An employment agency requires applicants average at least 70% on a battery of four job skills tests. If an applicant scored 70%, 78%, and 82% on the first three exams, what must he score on the fourth test to maintain a 70% or better average?
4 * 70% = 280
70 + 78 + 82 = 230
280 - 230 = 50
To find the score the applicant must achieve on the fourth test to maintain a 70% or better average, we need to calculate the average of the four test scores.
Let's call the score on the fourth test "x".
The average of the four test scores will be (70% + 78% + 82% + x) / 4.
To maintain a 70% or better average, the applicant's average score should be at least 70%.

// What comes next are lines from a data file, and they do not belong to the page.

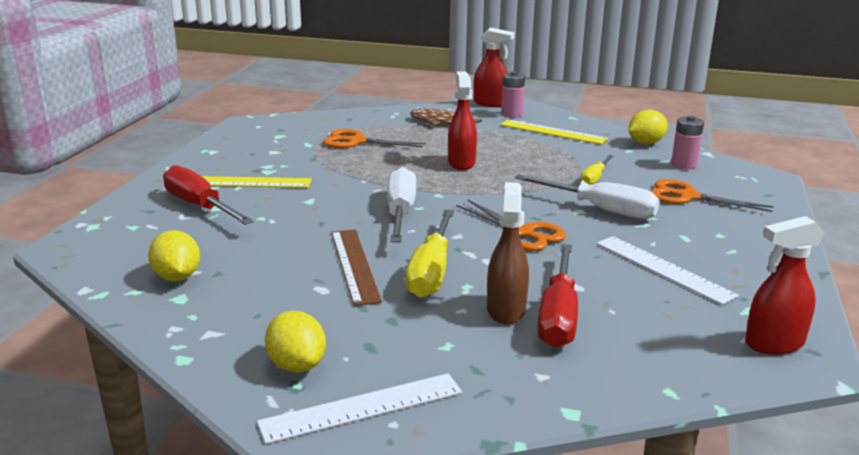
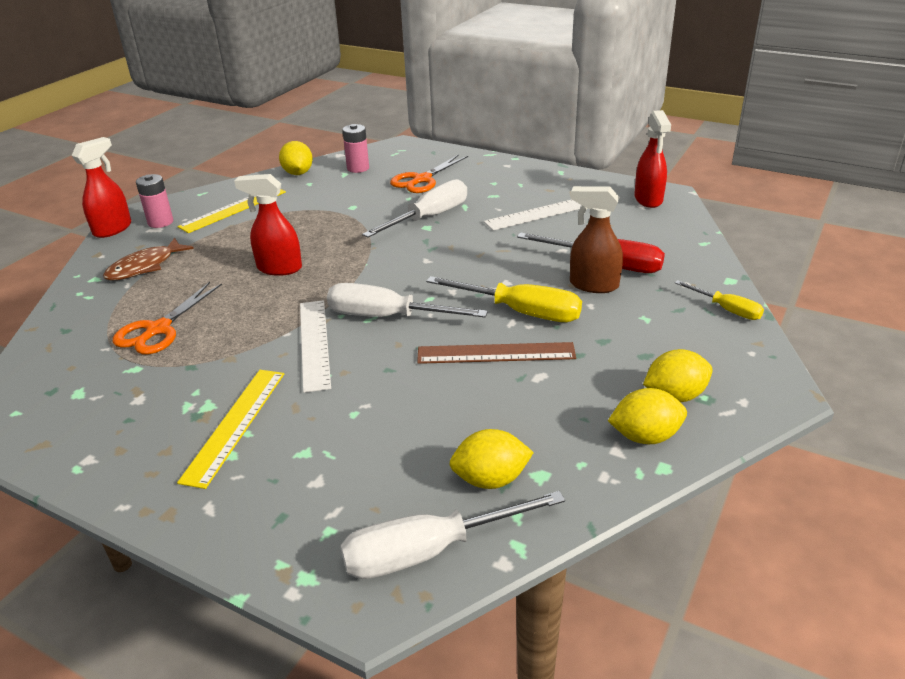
camera: 75 degrees left, 10 degrees up
red screwdriver [163,165,254,225] -> none
white ruler [257,373,462,444] -> white ruler moved to [300,300,331,393]
orange scissors [456,199,566,251] -> none
yellow screwdriver [580,155,614,185] -> yellow screwdriver moved to [675,280,764,320]
none -> white screwdriver [340,491,565,579]
none -> yellow lemon [608,388,687,444]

So, we can set up the equation:
(70% + 78% + 82% + x) / 4 ≥ 70%
Now, let's solve the equation step by step:
1. Combine the percentages: 70% + 78% + 82% = 230%.

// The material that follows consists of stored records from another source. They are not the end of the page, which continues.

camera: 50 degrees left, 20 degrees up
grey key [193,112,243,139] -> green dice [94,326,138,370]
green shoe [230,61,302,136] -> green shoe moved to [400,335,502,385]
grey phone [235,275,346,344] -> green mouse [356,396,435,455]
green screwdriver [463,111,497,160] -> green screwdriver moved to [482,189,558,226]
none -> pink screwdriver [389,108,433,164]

2. Substitute the combined percentage into the equation: (230% + x) / 4 ≥ 70%.
3. Multiply both sides of the equation by 4 to eliminate the fraction: 230% + x ≥ 280%.
4. Subtract 230% from both sides of the equation: x ≥ 280% - 230%.
5. Simplify the right side of the equation: x ≥ 50%.
Therefore, the applicant must score 50% or higher on the fourth test to maintain a 70% or better average.
To determine the score the applicant needs on the fourth test to maintain a 70% or better average, we can use the following formula:
Total average = (Sum of scores) / (Number of tests)
Let's solve the problem step by step:
1. Add up the first three scores:
70 + 78 + 82 = 230
2. To maintain a 70% or better average, the total score after all four tests should be at least:
70% * 4 = 280
3. Now, subtract the sum of the first three scores from the required total score:
280 - 230 = 50
4. Therefore, the applicant must score at least 50% on the fourth test to maintain a 70% or better average.
Keep in mind that this approach assumes all tests have equal weight or importance. If each test has a different weight, you would need that information and adjust the calculations accordingly.